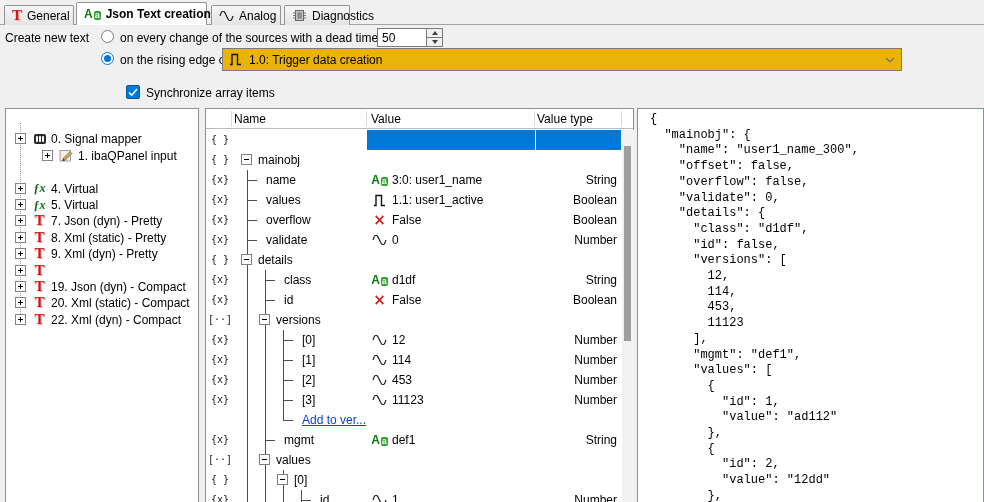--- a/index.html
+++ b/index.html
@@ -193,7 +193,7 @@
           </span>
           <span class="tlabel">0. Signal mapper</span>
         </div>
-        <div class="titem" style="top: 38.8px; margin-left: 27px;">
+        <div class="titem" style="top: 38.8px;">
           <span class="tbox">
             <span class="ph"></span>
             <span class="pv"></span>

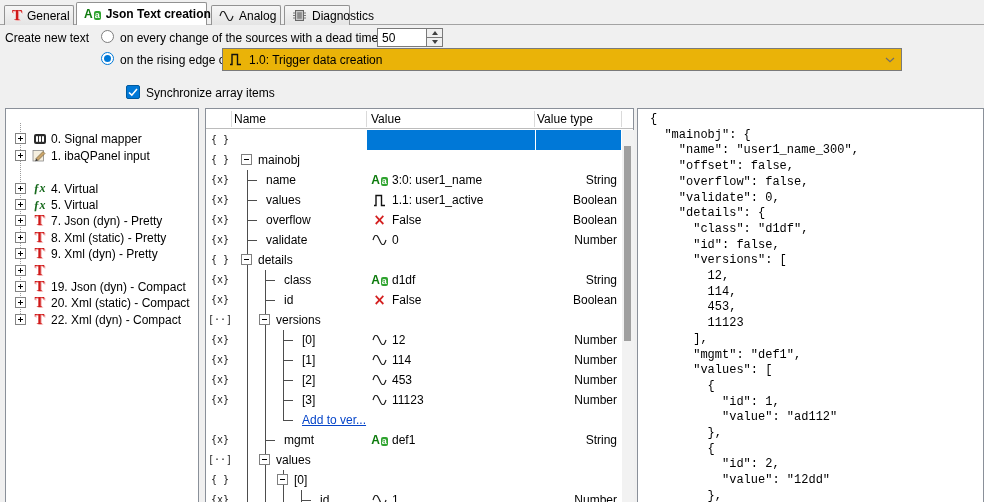--- a/index.html
+++ b/index.html
@@ -265,6 +265,7 @@
           <span class="nicon">
             <span class="t-ic">T</span>
           </span>
+          <span class="tlabel">15. Json (static) - Compact</span>
         </div>
         <div class="titem" style="top: 170px;">
           <span class="tbox">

:: Exercise ::
Filter the records above down to the lines that hold the string "titem".

:: Result of the task ::
-        <div class="titem" style="top: 38.8px; margin-left: 27px;">
+        <div class="titem" style="top: 38.8px;">
         <div class="titem" style="top: 170px;">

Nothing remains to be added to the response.